MacDonald M E, Gusella J F
Molecular Neurogenetics Unit, Massachusetts General Hospital East, Charlestown 02129, USA.
Curr Opin Neurobiol. 1996 Oct;6(5):638-43. doi: 10.1016/s0959-4388(96)80097-3.
The specific pattern of neuronal cell death in Huntington's disease (HD) is triggered by an abnormal version of the huntingtin protein, which is produced by translation of the HD gene defect, an expanded CAG repeat in a novel 4p16.3 gene.
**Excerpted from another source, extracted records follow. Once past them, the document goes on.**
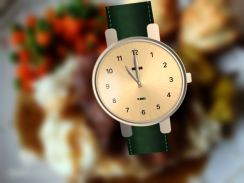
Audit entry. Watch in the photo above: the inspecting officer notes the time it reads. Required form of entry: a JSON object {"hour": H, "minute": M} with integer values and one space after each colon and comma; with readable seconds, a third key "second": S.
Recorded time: {"hour": 11, "minute": 0}
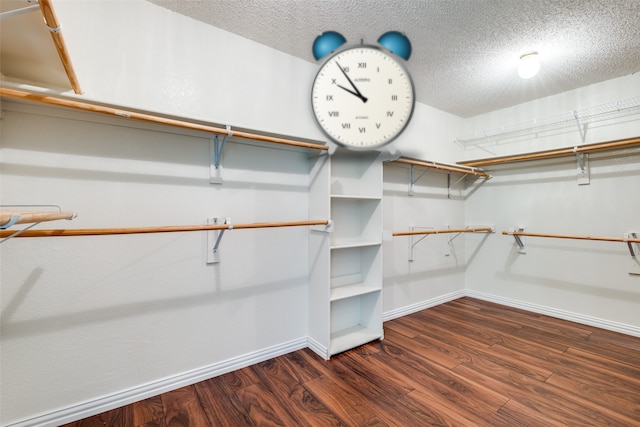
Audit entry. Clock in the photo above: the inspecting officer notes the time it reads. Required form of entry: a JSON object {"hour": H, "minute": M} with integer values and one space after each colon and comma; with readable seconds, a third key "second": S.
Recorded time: {"hour": 9, "minute": 54}
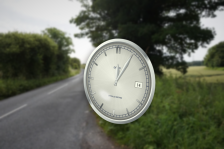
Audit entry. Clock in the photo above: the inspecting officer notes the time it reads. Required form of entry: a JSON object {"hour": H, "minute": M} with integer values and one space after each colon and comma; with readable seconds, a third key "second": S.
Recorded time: {"hour": 12, "minute": 5}
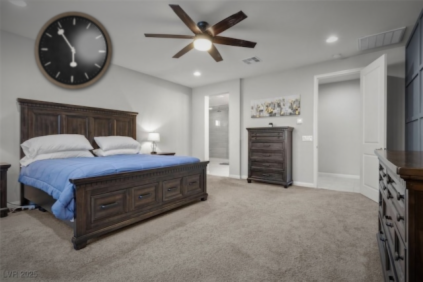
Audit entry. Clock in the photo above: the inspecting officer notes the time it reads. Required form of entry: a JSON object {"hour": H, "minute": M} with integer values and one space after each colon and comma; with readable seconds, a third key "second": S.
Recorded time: {"hour": 5, "minute": 54}
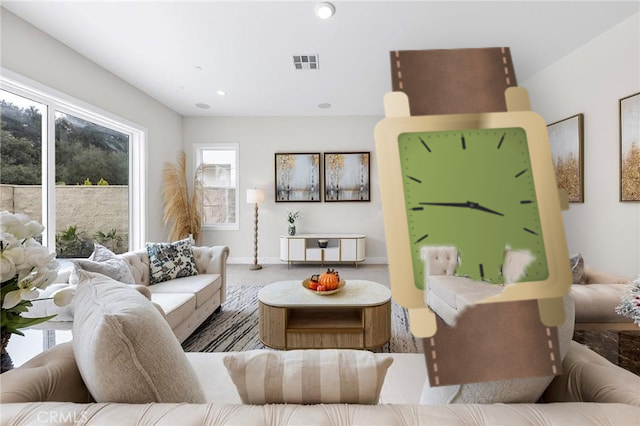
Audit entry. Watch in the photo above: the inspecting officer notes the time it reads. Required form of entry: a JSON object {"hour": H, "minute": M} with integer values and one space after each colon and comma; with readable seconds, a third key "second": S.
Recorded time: {"hour": 3, "minute": 46}
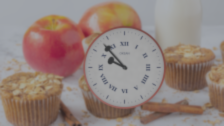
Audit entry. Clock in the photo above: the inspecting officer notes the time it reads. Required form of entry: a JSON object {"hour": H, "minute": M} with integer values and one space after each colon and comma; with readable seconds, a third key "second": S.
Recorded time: {"hour": 9, "minute": 53}
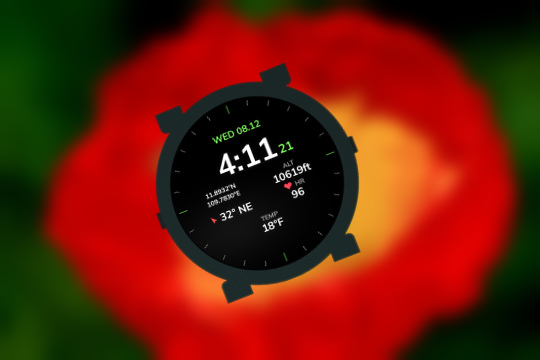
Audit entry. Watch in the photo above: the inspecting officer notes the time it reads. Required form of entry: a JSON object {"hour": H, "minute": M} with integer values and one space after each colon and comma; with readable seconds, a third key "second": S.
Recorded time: {"hour": 4, "minute": 11, "second": 21}
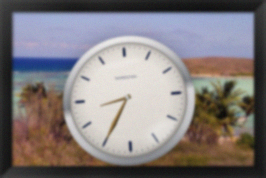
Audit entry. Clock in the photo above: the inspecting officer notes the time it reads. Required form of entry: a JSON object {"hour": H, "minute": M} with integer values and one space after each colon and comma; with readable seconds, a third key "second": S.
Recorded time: {"hour": 8, "minute": 35}
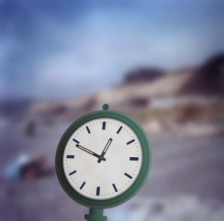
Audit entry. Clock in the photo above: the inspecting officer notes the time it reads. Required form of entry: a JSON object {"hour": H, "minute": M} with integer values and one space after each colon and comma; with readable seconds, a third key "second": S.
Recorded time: {"hour": 12, "minute": 49}
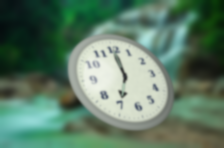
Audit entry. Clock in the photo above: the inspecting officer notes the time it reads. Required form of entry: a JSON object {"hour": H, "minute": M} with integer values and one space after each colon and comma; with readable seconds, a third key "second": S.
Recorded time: {"hour": 7, "minute": 0}
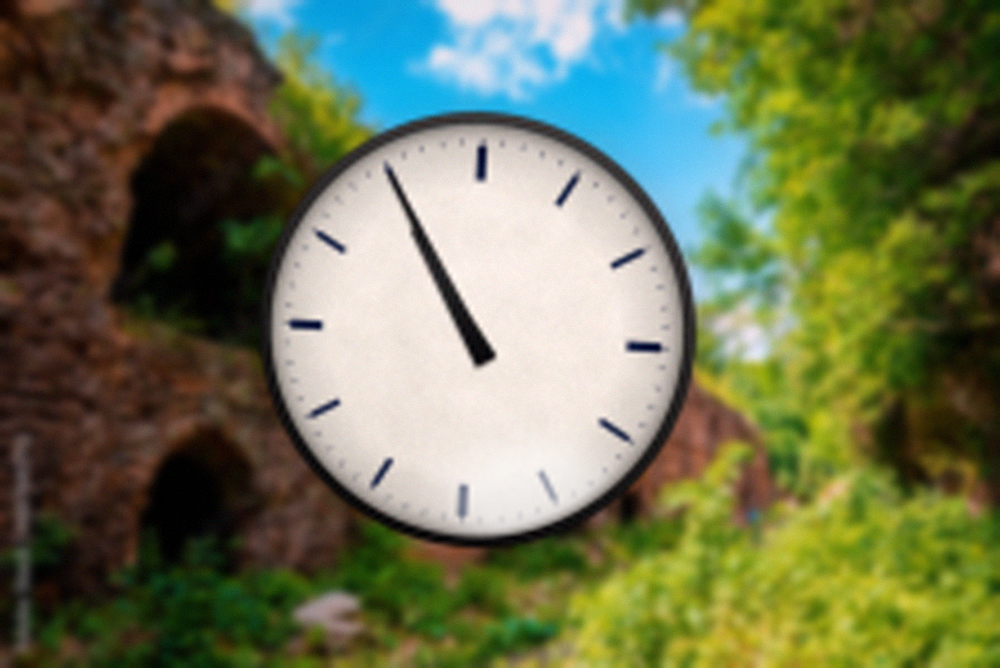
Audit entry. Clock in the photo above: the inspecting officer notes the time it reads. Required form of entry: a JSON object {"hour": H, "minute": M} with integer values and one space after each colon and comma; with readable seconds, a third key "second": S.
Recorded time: {"hour": 10, "minute": 55}
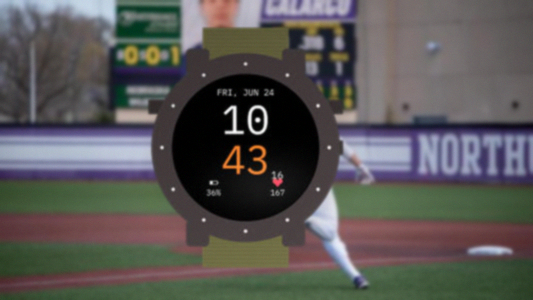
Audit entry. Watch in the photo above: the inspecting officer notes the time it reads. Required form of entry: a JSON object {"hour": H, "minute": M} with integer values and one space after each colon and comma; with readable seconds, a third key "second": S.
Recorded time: {"hour": 10, "minute": 43, "second": 16}
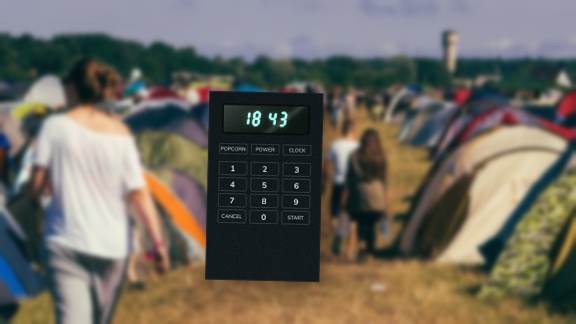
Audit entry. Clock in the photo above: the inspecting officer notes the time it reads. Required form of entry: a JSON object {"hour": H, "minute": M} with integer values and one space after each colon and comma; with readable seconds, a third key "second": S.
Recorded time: {"hour": 18, "minute": 43}
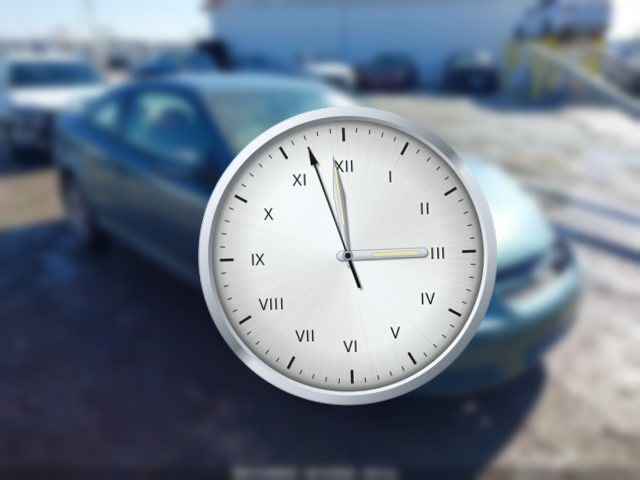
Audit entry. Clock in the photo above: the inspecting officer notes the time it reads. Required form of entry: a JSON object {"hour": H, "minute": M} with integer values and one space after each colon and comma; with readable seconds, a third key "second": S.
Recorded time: {"hour": 2, "minute": 58, "second": 57}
The extended amino-terminal polyglutamine segment may act via the protein's inherent activity, increasing it or decreasing it in a graded fashion, or, alternatively, it may confer the ability to interact with a completely different set of cellular pathways, focusing attention on the HD protein's normal and abnormal physiological functions.
亨廷顿舞蹈症(HD)中神经元细胞死亡的特定模式是由亨廷顿蛋白的异常版本引发的,该蛋白由HD基因缺陷翻译产生,HD基因缺陷是位于新的4p16.3基因中的CAG重复序列扩展。延伸的氨基末端多聚谷氨酰胺片段可能通过蛋白质的固有活性起作用,以分级方式增加或降低其活性,或者,它可能赋予与完全不同的一组细胞途径相互作用的能力,从而将注意力集中在HD蛋白的正常和异常生理功能上。